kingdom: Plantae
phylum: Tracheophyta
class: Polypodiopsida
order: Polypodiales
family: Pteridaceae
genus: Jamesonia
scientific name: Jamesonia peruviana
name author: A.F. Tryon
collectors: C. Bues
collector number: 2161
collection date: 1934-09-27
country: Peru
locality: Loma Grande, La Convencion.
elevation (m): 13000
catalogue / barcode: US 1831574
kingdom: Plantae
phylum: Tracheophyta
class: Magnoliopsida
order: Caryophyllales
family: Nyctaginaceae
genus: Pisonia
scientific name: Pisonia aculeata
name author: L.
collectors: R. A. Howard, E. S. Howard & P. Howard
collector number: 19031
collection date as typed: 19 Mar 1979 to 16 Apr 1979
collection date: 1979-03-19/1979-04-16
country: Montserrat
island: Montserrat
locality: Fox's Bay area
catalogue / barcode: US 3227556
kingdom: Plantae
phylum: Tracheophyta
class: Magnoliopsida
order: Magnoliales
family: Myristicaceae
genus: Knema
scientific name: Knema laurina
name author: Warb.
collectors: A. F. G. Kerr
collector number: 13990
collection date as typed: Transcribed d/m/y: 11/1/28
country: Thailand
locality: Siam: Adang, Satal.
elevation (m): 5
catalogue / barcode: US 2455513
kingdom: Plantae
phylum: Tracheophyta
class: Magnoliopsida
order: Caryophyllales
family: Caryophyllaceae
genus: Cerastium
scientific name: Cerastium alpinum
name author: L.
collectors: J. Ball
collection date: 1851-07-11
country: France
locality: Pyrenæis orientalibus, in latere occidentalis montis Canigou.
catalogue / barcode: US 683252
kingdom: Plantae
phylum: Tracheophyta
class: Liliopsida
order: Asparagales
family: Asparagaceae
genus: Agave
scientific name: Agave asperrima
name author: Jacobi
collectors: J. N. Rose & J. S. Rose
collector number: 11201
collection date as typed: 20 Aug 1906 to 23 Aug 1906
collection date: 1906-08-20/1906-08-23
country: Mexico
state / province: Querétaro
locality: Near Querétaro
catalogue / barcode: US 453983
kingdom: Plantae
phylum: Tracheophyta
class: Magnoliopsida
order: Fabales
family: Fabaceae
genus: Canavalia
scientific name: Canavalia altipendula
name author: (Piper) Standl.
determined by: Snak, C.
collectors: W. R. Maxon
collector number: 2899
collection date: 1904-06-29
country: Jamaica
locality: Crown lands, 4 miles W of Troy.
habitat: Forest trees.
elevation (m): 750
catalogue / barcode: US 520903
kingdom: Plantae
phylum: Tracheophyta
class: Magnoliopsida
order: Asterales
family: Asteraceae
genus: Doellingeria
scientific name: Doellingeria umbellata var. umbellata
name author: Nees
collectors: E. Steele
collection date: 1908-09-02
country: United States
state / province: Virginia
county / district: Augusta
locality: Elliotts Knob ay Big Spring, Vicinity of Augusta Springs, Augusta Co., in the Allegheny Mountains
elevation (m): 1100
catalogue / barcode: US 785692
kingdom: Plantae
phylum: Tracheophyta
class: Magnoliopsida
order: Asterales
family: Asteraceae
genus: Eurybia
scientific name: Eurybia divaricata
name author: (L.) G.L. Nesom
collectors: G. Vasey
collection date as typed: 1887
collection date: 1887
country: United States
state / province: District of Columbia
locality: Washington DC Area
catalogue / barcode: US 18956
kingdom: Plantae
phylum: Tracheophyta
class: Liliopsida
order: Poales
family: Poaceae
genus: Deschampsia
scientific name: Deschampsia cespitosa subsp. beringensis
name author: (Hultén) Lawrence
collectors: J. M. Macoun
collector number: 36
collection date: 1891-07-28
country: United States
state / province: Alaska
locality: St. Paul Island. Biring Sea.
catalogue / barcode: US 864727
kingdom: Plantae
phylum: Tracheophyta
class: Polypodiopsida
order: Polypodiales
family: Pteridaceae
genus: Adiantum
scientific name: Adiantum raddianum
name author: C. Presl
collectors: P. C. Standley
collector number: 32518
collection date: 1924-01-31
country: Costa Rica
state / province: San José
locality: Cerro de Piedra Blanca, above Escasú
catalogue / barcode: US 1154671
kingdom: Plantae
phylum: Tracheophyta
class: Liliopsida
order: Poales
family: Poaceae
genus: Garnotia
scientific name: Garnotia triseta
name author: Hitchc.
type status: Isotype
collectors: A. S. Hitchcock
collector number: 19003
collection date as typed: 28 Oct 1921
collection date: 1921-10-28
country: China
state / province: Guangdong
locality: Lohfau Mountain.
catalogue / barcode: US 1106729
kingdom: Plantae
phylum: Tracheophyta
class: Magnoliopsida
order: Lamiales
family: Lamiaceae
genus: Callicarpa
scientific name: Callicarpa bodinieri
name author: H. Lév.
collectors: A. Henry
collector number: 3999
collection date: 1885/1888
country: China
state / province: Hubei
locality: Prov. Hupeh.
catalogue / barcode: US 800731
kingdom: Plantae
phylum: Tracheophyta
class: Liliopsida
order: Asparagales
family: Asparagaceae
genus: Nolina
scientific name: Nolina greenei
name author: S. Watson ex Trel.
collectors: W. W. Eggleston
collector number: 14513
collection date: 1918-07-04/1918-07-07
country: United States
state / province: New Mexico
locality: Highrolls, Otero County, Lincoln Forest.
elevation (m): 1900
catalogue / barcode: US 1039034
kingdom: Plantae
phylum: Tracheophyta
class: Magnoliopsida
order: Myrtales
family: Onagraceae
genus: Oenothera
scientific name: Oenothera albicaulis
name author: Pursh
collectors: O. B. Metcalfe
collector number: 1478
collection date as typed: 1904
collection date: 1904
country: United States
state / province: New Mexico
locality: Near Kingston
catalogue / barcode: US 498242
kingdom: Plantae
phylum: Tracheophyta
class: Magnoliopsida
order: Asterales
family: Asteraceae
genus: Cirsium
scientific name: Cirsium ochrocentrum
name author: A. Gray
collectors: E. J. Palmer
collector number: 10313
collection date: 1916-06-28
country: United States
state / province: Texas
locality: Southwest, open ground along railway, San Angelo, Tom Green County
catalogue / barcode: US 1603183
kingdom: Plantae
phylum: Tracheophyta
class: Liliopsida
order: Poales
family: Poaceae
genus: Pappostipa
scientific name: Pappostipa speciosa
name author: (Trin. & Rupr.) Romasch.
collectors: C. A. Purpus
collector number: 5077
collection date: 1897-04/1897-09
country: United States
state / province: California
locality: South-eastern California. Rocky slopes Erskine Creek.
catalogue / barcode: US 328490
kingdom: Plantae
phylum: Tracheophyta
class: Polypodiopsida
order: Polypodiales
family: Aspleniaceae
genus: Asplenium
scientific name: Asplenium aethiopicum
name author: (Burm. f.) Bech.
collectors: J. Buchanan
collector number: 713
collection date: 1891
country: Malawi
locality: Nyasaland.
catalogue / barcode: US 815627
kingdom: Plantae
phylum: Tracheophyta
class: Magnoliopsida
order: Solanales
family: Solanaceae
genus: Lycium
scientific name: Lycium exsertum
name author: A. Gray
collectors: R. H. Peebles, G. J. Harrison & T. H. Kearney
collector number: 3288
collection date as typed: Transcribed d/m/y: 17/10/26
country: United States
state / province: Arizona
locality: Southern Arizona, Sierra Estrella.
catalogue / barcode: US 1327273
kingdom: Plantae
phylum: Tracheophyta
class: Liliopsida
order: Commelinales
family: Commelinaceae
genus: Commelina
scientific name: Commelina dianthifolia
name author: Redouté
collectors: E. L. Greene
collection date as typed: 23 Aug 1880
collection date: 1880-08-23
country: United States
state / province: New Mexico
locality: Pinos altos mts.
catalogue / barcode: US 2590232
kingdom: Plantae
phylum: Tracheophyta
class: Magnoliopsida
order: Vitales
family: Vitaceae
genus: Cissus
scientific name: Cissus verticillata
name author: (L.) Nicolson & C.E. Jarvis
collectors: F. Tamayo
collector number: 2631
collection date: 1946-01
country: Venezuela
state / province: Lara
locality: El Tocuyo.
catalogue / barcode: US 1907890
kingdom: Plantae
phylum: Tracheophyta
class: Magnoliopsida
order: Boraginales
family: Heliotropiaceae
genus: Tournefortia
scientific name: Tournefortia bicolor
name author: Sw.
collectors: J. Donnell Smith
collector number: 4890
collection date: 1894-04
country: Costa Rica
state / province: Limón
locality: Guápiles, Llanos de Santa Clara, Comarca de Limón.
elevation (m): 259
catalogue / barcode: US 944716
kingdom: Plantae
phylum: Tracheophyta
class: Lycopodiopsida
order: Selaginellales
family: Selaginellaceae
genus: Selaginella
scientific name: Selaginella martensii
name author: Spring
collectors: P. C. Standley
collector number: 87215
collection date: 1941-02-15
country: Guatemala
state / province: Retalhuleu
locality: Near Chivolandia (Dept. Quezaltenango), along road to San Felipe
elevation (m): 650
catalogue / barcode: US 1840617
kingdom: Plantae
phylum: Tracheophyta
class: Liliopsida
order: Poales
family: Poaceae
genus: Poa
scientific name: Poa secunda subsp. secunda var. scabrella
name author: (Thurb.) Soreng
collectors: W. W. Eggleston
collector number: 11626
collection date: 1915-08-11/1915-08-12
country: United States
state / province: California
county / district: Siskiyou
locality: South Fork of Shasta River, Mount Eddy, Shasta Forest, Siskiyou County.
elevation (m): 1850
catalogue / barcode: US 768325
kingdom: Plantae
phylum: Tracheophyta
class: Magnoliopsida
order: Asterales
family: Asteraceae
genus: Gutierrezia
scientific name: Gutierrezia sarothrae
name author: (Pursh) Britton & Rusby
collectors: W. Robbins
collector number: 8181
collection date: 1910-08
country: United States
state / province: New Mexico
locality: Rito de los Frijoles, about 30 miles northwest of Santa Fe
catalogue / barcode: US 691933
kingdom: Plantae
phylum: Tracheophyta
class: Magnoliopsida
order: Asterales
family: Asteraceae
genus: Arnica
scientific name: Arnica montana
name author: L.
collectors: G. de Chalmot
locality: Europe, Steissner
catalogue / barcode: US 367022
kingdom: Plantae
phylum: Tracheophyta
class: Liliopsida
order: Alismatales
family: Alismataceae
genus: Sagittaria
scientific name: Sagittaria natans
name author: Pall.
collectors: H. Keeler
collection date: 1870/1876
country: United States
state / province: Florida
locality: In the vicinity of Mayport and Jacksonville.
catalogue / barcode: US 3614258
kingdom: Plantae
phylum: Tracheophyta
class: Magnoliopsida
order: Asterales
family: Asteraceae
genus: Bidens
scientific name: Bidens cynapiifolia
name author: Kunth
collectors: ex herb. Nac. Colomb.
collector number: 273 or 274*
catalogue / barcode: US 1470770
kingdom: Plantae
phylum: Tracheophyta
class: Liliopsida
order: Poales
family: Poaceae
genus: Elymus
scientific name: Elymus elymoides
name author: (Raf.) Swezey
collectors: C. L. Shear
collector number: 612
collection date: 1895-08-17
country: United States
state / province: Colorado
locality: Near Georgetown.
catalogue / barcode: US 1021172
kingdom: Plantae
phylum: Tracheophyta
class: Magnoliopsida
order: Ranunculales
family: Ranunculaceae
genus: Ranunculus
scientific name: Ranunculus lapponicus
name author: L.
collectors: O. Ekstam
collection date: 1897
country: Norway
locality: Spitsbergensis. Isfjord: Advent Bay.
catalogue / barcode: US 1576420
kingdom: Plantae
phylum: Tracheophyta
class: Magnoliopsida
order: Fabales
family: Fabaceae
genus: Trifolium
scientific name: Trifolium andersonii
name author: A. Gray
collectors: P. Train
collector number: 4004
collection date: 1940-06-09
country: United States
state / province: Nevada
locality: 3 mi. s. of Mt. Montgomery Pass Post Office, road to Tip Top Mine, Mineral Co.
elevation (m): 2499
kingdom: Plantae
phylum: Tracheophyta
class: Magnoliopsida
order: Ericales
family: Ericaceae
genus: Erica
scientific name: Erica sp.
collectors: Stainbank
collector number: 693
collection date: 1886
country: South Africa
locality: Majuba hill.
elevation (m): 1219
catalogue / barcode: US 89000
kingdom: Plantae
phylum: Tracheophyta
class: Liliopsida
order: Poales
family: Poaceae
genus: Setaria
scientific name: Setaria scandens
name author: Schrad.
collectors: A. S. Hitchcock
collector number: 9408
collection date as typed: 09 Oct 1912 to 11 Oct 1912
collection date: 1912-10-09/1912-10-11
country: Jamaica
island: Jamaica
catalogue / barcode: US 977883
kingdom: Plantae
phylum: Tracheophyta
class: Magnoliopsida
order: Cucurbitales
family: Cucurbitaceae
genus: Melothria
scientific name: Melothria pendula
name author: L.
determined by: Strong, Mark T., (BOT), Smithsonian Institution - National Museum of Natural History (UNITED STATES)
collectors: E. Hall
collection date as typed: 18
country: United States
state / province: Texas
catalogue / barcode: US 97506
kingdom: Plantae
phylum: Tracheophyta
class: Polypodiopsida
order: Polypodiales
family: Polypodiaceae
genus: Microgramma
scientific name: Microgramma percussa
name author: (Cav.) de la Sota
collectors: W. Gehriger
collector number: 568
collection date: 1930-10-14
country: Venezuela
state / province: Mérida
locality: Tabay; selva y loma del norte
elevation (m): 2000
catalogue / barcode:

==========

In the material, take the part that opens with the line containing "genus: Erica" and closes with the line containing "collection date as typed: 09". Swap "collector number" for "collector no." throughout that part, leave everything else unchanged, and give only those lines.

* [Exercise response]:
genus: Erica
scientific name: Erica sp.
collectors: Stainbank
collector no.: 693
collection date: 1886
country: South Africa
locality: Majuba hill.
elevation (m): 1219
catalogue / barcode: US 89000
kingdom: Plantae
phylum: Tracheophyta
class: Liliopsida
order: Poales
family: Poaceae
genus: Setaria
scientific name: Setaria scandens
name author: Schrad.
collectors: A. S. Hitchcock
collector no.: 9408
collection date as typed: 09 Oct 1912 to 11 Oct 1912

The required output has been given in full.